La Cité de Dieu (Augustin)/Livre VII/Chapitre I

La Cité de Dieu
Texte établi par RaulxL. Guérin & Cie (Œuvres complètes de Saint Augustin, tome XIIIp. 133).
CHAPITRE PREMIER.
SI LE CARACTÈRE DE LA DIVINITÉ, LEQUEL N’EST POINT DANS LA THÉOLOGIE CIVILE, SE RENCONTRE DANS LES DIEUX CHOISIS.

Que le caractère de la divinité ou (pour mieux rendre le mot grec θεότης) de la déité ne se trouve pas dans la théologie civile exposée en seize livres par Varron, en d’autres termes, que les institutions religieuses du paganisme ne servent de rien pour conduire à la vérité éternelle, c’est ce dont quelques-uns n’auront peut-être pas été entièrement convaincus par ce qui précède ; mais j’ai lieu de croire qu’après avoir lu ce qui va suivre ils n’auront plus aucun éclaircissement à désirer. Les personnes que j’ai en vue ont pu, en effet, s’imaginer qu’on doit au moins servir pour la vie bienheureuse, c’est-à-dire pour la vie éternelle, ces dieux choisis que Varron a réservés pour son dernier livre et dont j’ai encore très-peu parlé.
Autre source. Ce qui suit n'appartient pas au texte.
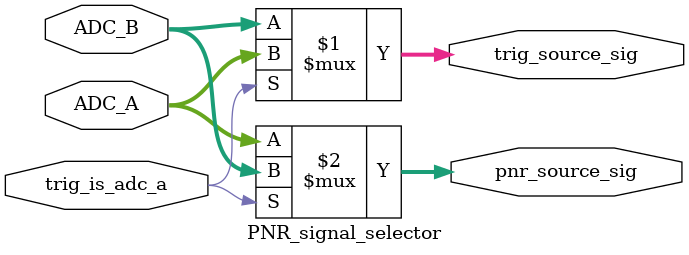
<source format=v>
`timescale 1ns / 1ps


module PNR_signal_selector(
    input trig_is_adc_a,
    input [14-1:0] ADC_A,
    input [14-1:0] ADC_B,
    output [14-1:0] trig_source_sig,
    output [14-1:0] pnr_source_sig
    );
    
assign trig_source_sig = trig_is_adc_a ? ADC_A : ADC_B;
assign pnr_source_sig  = trig_is_adc_a ? ADC_B : ADC_A;

endmodule

</source>
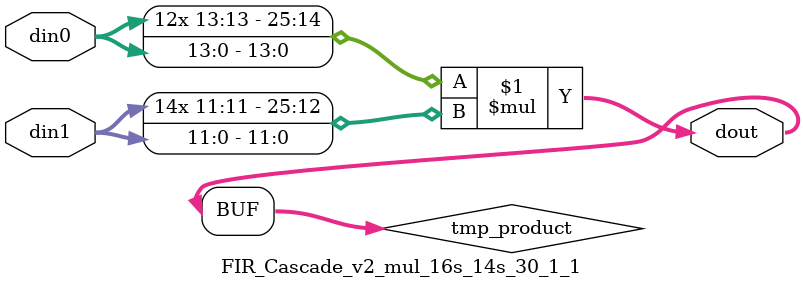
<source format=v>

`timescale 1 ns / 1 ps

 module FIR_Cascade_v2_mul_16s_14s_30_1_1(din0, din1, dout);
parameter ID = 1;
parameter NUM_STAGE = 0;
parameter din0_WIDTH = 14;
parameter din1_WIDTH = 12;
parameter dout_WIDTH = 26;

input [din0_WIDTH - 1 : 0] din0; 
input [din1_WIDTH - 1 : 0] din1; 
output [dout_WIDTH - 1 : 0] dout;

wire signed [dout_WIDTH - 1 : 0] tmp_product;



























assign tmp_product = $signed(din0) * $signed(din1);








assign dout = tmp_product;





















endmodule

</source>
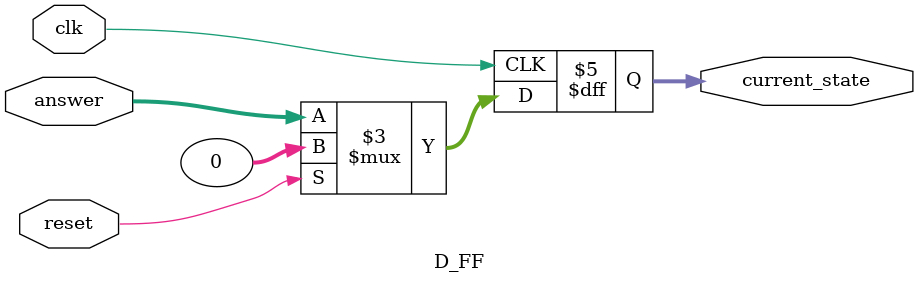
<source format=v>
`timescale 1ns / 1ps


module PE(input clk,input reset,input [31:0] in_a,input [31:0] in_b,output reg [31:0] out_a,output reg [31:0] out_b,output reg [31:0] out_c);
wire [31:0] product;
wire [31:0] answer;
wire [31:0] current_state;

D_FF D1(clk,reset,answer,current_state);
IEEE_754_multiplication multi1(in_a,in_b,product);
IEEE_754_Adder adder1(product,current_state,answer);
initial begin
out_a<=0;
out_b<=0;
out_c<=0;
end

always @(posedge clk) begin
        out_a<=in_a;
        out_b<=in_b;
        out_c<=answer;
    end
endmodule

module D_FF(input clk,input reset,input [31:0] answer,output reg [31:0] current_state);
    always @(posedge clk) begin
    if(reset) begin
    current_state<= 32'b0_00000000_00000000000000000000000;
    end
    else begin
    current_state<=answer;
    end
    end
endmodule

</source>
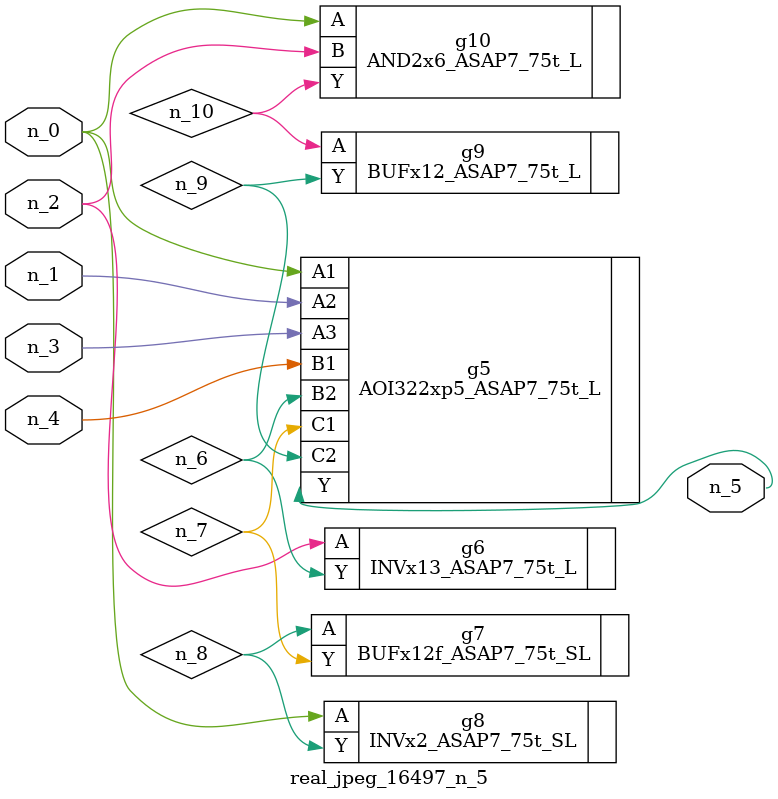
<source format=v>
module real_jpeg_16497_n_5 (n_4, n_0, n_1, n_2, n_3, n_5);

input n_4;
input n_0;
input n_1;
input n_2;
input n_3;

output n_5;

wire n_8;
wire n_6;
wire n_7;
wire n_10;
wire n_9;

AOI322xp5_ASAP7_75t_L g5 ( 
.A1(n_0),
.A2(n_1),
.A3(n_3),
.B1(n_4),
.B2(n_6),
.C1(n_7),
.C2(n_9),
.Y(n_5)
);

INVx2_ASAP7_75t_SL g8 ( 
.A(n_0),
.Y(n_8)
);

AND2x6_ASAP7_75t_L g10 ( 
.A(n_0),
.B(n_2),
.Y(n_10)
);

INVx13_ASAP7_75t_L g6 ( 
.A(n_2),
.Y(n_6)
);

BUFx12f_ASAP7_75t_SL g7 ( 
.A(n_8),
.Y(n_7)
);

BUFx12_ASAP7_75t_L g9 ( 
.A(n_10),
.Y(n_9)
);


endmodule
</source>
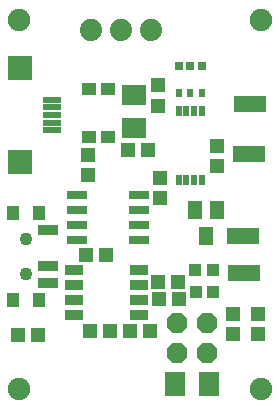
<source format=gts>
G75*
%MOIN*%
%OFA0B0*%
%FSLAX25Y25*%
%IPPOS*%
%LPD*%
%AMOC8*
5,1,8,0,0,1.08239X$1,22.5*
%
%ADD10C,0.07493*%
%ADD11R,0.10800X0.05800*%
%ADD12R,0.05131X0.04737*%
%ADD13R,0.07898X0.07099*%
%ADD14R,0.07099X0.03162*%
%ADD15R,0.05918X0.03556*%
%ADD16R,0.03950X0.03950*%
%ADD17R,0.04737X0.05131*%
%ADD18OC8,0.06800*%
%ADD19R,0.04737X0.06312*%
%ADD20R,0.01981X0.03753*%
%ADD21R,0.02375X0.02965*%
%ADD22R,0.02965X0.02965*%
%ADD23R,0.07099X0.07898*%
%ADD24C,0.07400*%
%ADD25R,0.03950X0.04737*%
%ADD26R,0.06706X0.03556*%
%ADD27C,0.04343*%
%ADD28R,0.06312X0.02178*%
%ADD29R,0.08280X0.07887*%
%ADD30R,0.04737X0.04343*%
D10*
X0015580Y0014595D03*
X0096288Y0014595D03*
X0096288Y0137430D03*
X0015580Y0137430D03*
D11*
X0090304Y0065580D03*
X0090461Y0053296D03*
X0092154Y0092942D03*
X0092469Y0109635D03*
D12*
X0081524Y0095698D03*
X0081524Y0089005D03*
X0062627Y0085068D03*
X0062627Y0078375D03*
X0058532Y0094162D03*
X0051839Y0094162D03*
X0038414Y0092745D03*
X0038414Y0086052D03*
X0038020Y0059280D03*
X0044713Y0059280D03*
X0045894Y0033887D03*
X0052509Y0033769D03*
X0059202Y0033769D03*
X0039202Y0033887D03*
D13*
X0053808Y0101556D03*
X0053808Y0112753D03*
D14*
X0055674Y0079339D03*
X0055674Y0074339D03*
X0055674Y0069339D03*
X0055674Y0064379D03*
X0034776Y0064379D03*
X0034776Y0069379D03*
X0034776Y0074379D03*
X0034776Y0079379D03*
D15*
X0033847Y0054221D03*
X0033847Y0049221D03*
X0033847Y0044221D03*
X0033847Y0039221D03*
X0055501Y0039221D03*
X0055501Y0044221D03*
X0055501Y0049221D03*
X0055501Y0054221D03*
D16*
X0074320Y0054398D03*
X0080225Y0054398D03*
X0080343Y0046879D03*
X0074438Y0046879D03*
D17*
X0068926Y0044517D03*
X0068690Y0050225D03*
X0061997Y0050225D03*
X0062233Y0044517D03*
X0086839Y0039595D03*
X0086839Y0032902D03*
X0095107Y0032902D03*
X0095107Y0039595D03*
X0062036Y0109083D03*
X0062036Y0115776D03*
X0021879Y0032548D03*
X0015186Y0032548D03*
D18*
X0068257Y0036524D03*
X0068257Y0026524D03*
X0078257Y0026524D03*
X0078257Y0036524D03*
D19*
X0077981Y0065580D03*
X0074241Y0074241D03*
X0081721Y0074241D03*
D20*
X0076505Y0084379D03*
X0073946Y0084379D03*
X0071387Y0084379D03*
X0068828Y0084379D03*
X0068828Y0107410D03*
X0071387Y0107410D03*
X0073946Y0107410D03*
X0076505Y0107410D03*
D21*
X0076406Y0113217D03*
X0072666Y0113217D03*
X0068926Y0113217D03*
D22*
X0068926Y0122272D03*
X0072666Y0122272D03*
X0076406Y0122272D03*
D23*
X0078855Y0016170D03*
X0067658Y0016170D03*
D24*
X0059635Y0134280D03*
X0049635Y0134280D03*
X0039635Y0134280D03*
D25*
X0022076Y0073257D03*
X0013414Y0073257D03*
X0013414Y0044123D03*
X0022076Y0044123D03*
D26*
X0025127Y0049831D03*
X0025127Y0055737D03*
X0025127Y0067548D03*
D27*
X0017745Y0064595D03*
X0017745Y0052784D03*
D28*
X0026406Y0100816D03*
X0026406Y0103375D03*
X0026406Y0105934D03*
X0026406Y0108493D03*
X0026406Y0111052D03*
D29*
X0015973Y0121682D03*
X0015973Y0090186D03*
D30*
X0038808Y0098454D03*
X0045107Y0098454D03*
X0045107Y0114595D03*
X0038808Y0114595D03*
M02*

</source>
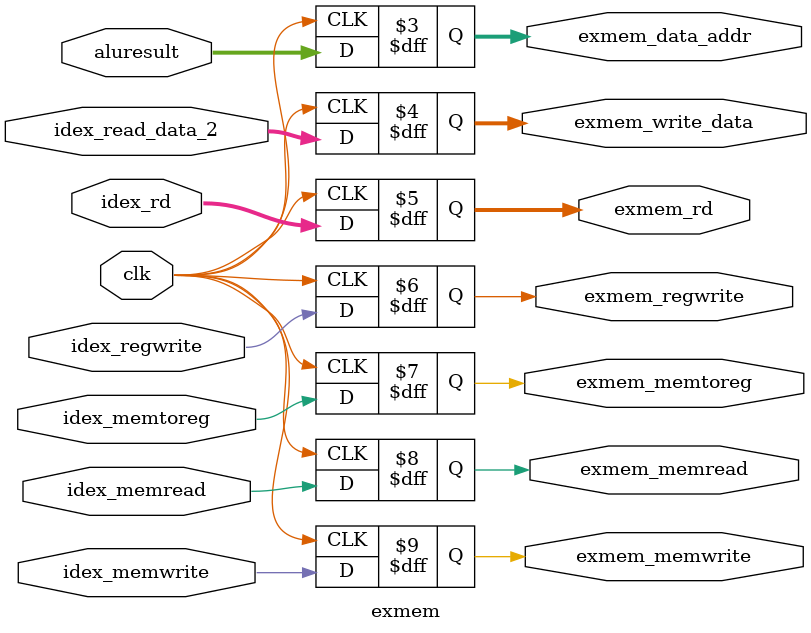
<source format=sv>
`timescale 1ns/1ns

module exmem(
  input clk,
  input[31:0] aluresult,
  input[31:0] idex_read_data_2,//this is actually the output of the second mux.it contains the value of the second argument rs2.it is fed to write data of data memory
  input[4:0] idex_rd,
  input idex_memread,
  input idex_memwrite,
  input idex_regwrite,
  input idex_memtoreg,
  output reg[31:0] exmem_data_addr,
  output reg[31:0] exmem_write_data,
  output reg[4:0] exmem_rd,
  output reg exmem_regwrite,
  output reg exmem_memtoreg,
  output reg exmem_memread,
  output reg exmem_memwrite
);
  
  always@(posedge clk)
    begin
      exmem_data_addr<=aluresult;
      exmem_write_data<=idex_read_data_2;
      exmem_rd<=idex_rd;
      exmem_regwrite<=idex_regwrite;
      exmem_memtoreg<=idex_memtoreg;
      exmem_memread<=idex_memread;
      exmem_memwrite<=idex_memwrite;
    end
  initial
    begin
      exmem_data_addr<='0;
      exmem_write_data<='0;
      exmem_rd<='0;
      exmem_regwrite<='0;
      exmem_memtoreg<='0;
      exmem_memread<='0;
      exmem_memwrite<='0;
    end
endmodule
</source>
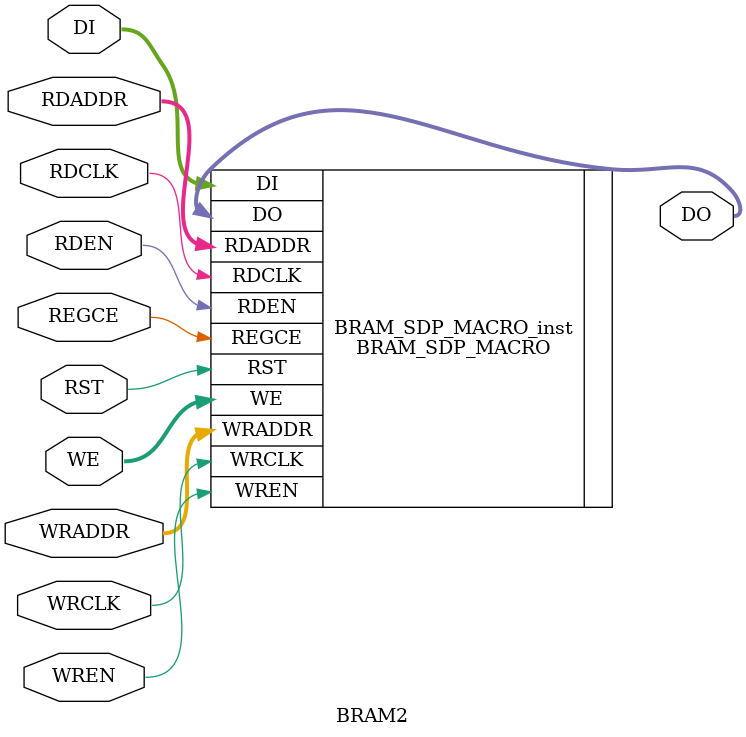
<source format=sv>
`timescale 1ns / 1ps


module BRAM2(input RST, RDCLK, WRCLK, RDEN, WREN, REGCE,
    input logic [3:0] WE,
    input logic [12:0] RDADDR,
    input logic [9:0] WRADDR,
    input logic [31:0] DI,
    output logic [3:0] DO);
 BRAM_SDP_MACRO #(
      .BRAM_SIZE("36Kb"), // Target BRAM, "18Kb" or "36Kb" 
      .DEVICE("7SERIES"), // Target device: "7SERIES" 
      .WRITE_WIDTH(32),    // Valid values are 1-72 (37-72 only valid when BRAM_SIZE="36Kb")
      .READ_WIDTH(4),     // Valid values are 1-72 (37-72 only valid when BRAM_SIZE="36Kb")
      .DO_REG(0),         // Optional output register (0 or 1)
      .INIT_FILE ("NONE"),
      .SIM_COLLISION_CHECK ("ALL"), // Collision check enable "ALL", "WARNING_ONLY", 
                                    //   "GENERATE_X_ONLY" or "NONE" 
      .SRVAL(72'h000000000000000000), // Set/Reset value for port output
      .INIT(72'h000000000000000000),  // Initial values on output port
      .WRITE_MODE("WRITE_FIRST"),  // Specify "READ_FIRST" for same clock or synchronous clocks
                                   //   Specify "WRITE_FIRST for asynchronous clocks on ports
      .INIT_04(256'h10206000_01220000_00000000_00000004_00000004_11226644_00000004_00000004),
      .INIT_05(256'h10020600_10020600_10020600_01200000_00000000_00220000_10206000_10206000),
      .INIT_06(256'h00000000_11220000_00006000_11226000_00006000_11226000_00000000_11226000),
      .INIT_07(256'h00000640_00006004_00006004_00006004_11226644_00000000_00000000_00000000),
      .INIT_08(256'h11226000_10020600_10020600_10020600_01200000_00000000_11226644_00000000),
      .INIT_09(256'h11226040_00000000_00000044_00006600_11220000_00006600_00000044_00000000),
      .INIT_0A(256'h00006640_00000000_11226000_00000600_00000600_00000600_11226600_00000000),
      .INIT_0B(256'h00000000_00000000_00000000_00000000_01226644_10020004_10020004_10020004)
   ) BRAM_SDP_MACRO_inst (
      .DO(DO),         // Output read data port, width defined by READ_WIDTH parameter
      .DI(DI),         // Input write data port, width defined by WRITE_WIDTH parameter
      .RDADDR(RDADDR), // Input read address, width defined by read port depth
      .RDCLK(RDCLK),   // 1-bit input read clock
      .RDEN(RDEN),     // 1-bit input read port enable
      .REGCE(REGCE),   // 1-bit input read output register enable
      .RST(RST),       // 1-bit input reset      
      .WE(WE),         // Input write enable, width defined by write port depth
      .WRADDR(WRADDR), // Input write address, width defined by write port depth
      .WRCLK(WRCLK),   // 1-bit input write clock
      .WREN(WREN)      // 1-bit input write port enable
   );
   // End of BRAM_SDP_MACRO_inst instantiation		
endmodule
</source>
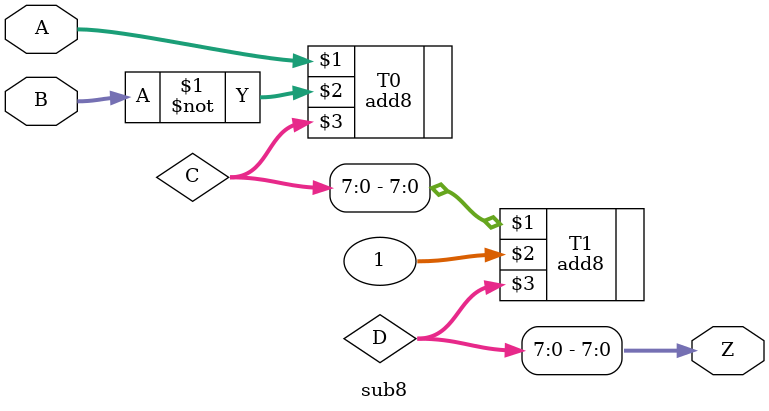
<source format=v>
`include add8.v

module sub8(

 input wire [7:0] A,
 input wire [7:0] B,
 output wire [7:0] Z

);

wire [8:0] C;
add8 T0(A, ~B, C);
wire [8:0] D;
add8 T1(C[7:0], 1, D);
assign Z = D[7:0];

endmodule

</source>
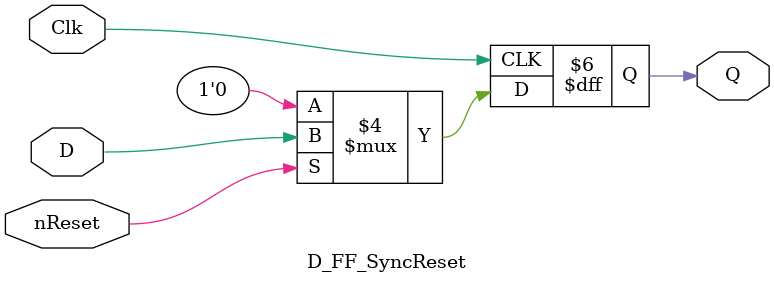
<source format=v>

module D_FF_SyncReset (
    input  wire Clk,
    input  wire nReset,  // active-low synchronous
    input  wire D,
    output reg  Q
);
    always @(posedge Clk) begin
        if (!nReset)		 // reset active when nReset = 0
            Q <= 1'b0;   // reset on clock edge 
        else
            Q <= D;
    end
endmodule

</source>
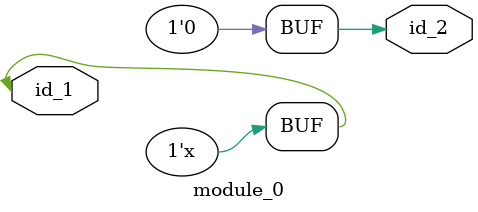
<source format=v>
`define pp_2 0
module module_0 (
    id_1,
    id_2
);
  output id_2;
  inout id_1;
  assign id_2 = 1'd0;
  initial begin
    id_2 <= id_1;
    id_1 <= id_1;
  end
  reg id_2;
  reg id_3;
  always @(posedge id_2) begin
    id_3 <= id_1;
    if (1 - 1)
      if (1)
        if (1) id_3 <= id_3;
        else begin
          id_2 = id_1;
        end
  end
  assign id_1 = id_1;
endmodule

</source>
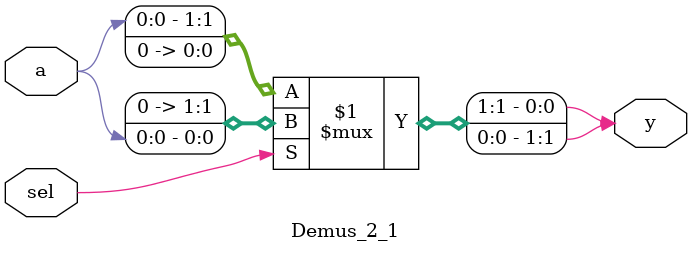
<source format=v>
`timescale 1ns / 1ps
module Demus_2_1(input a,sel,output[1:0]y);
	 
assign {y[0],y[1]}=sel?{1'b0,a}:{a,1'b0};


endmodule

</source>
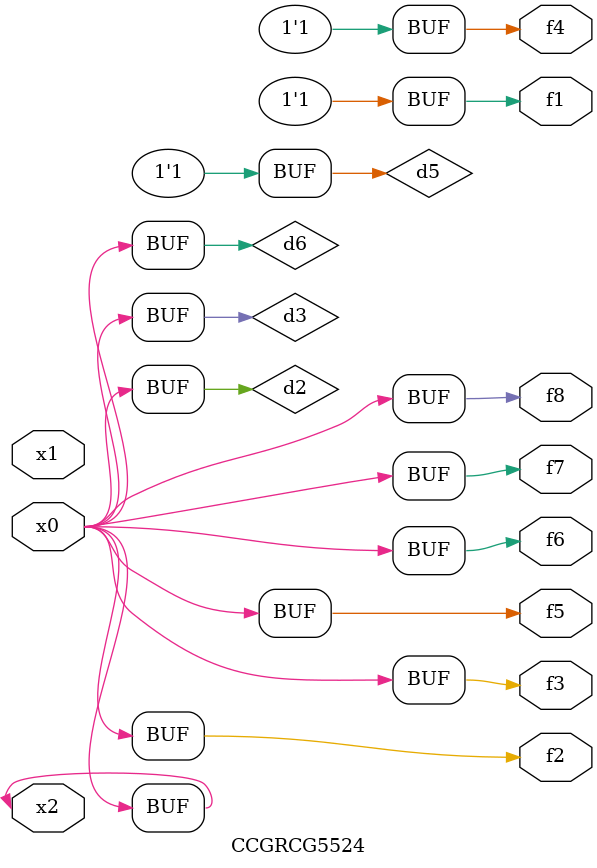
<source format=v>
module CCGRCG5524(
	input x0, x1, x2,
	output f1, f2, f3, f4, f5, f6, f7, f8
);

	wire d1, d2, d3, d4, d5, d6;

	xnor (d1, x2);
	buf (d2, x0, x2);
	and (d3, x0);
	xnor (d4, x1, x2);
	nand (d5, d1, d3);
	buf (d6, d2, d3);
	assign f1 = d5;
	assign f2 = d6;
	assign f3 = d6;
	assign f4 = d5;
	assign f5 = d6;
	assign f6 = d6;
	assign f7 = d6;
	assign f8 = d6;
endmodule

</source>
Or, je me garderai de leur opposer ce mot plus mordant que vrai de Tertullien : « Si on choisit les dieux comme on fait les oignons, tout ce qu’on ne prend pas est de rebut[1] ». Non, je ne dirai pas cela, car il peut arriver que même dans une élite on fasse encore un choix pour quelque fin plus excellente et plus relevée, comme à la guerre on s’adresse pour un coup de main aux jeunes soldats et parmi eux aux plus braves. De même, dans l’Église, quand on fait choix de certains hommes pour être pasteurs, ce n’est pas à dire que le reste des fidèles soit réprouvé, puisqu’il n’en est pas un qui n’ait droit au nom d’élu. C’est ainsi encore qu’en construisant un édifice on choisit les grosses pierres pour les angles, sans pour cela rejeter les autres, qui trouvent également leur emploi ; et enfin, quand on réserve certaines grappes de raisin pour les manger, on n’en garde pas moins les autres pour en faire du vin. Il est inutile de pousser plus loin les exemples. Je dis donc qu’il ne s’ensuit pas, de ce que dans la multitude des dieux païens on en a distingué quelques-uns, qu’il y ait à blâmer ni l’auteur qui rapporte ce choix, ni ceux qui l’ont fait, ni les divinités préférées : il s’agit seulement d’examiner quelles sont ces divinités et pourquoi elles ont été l’objet d’une préférence.

  1. Tertullien, Contra Nation., lib. ii, cap. 9.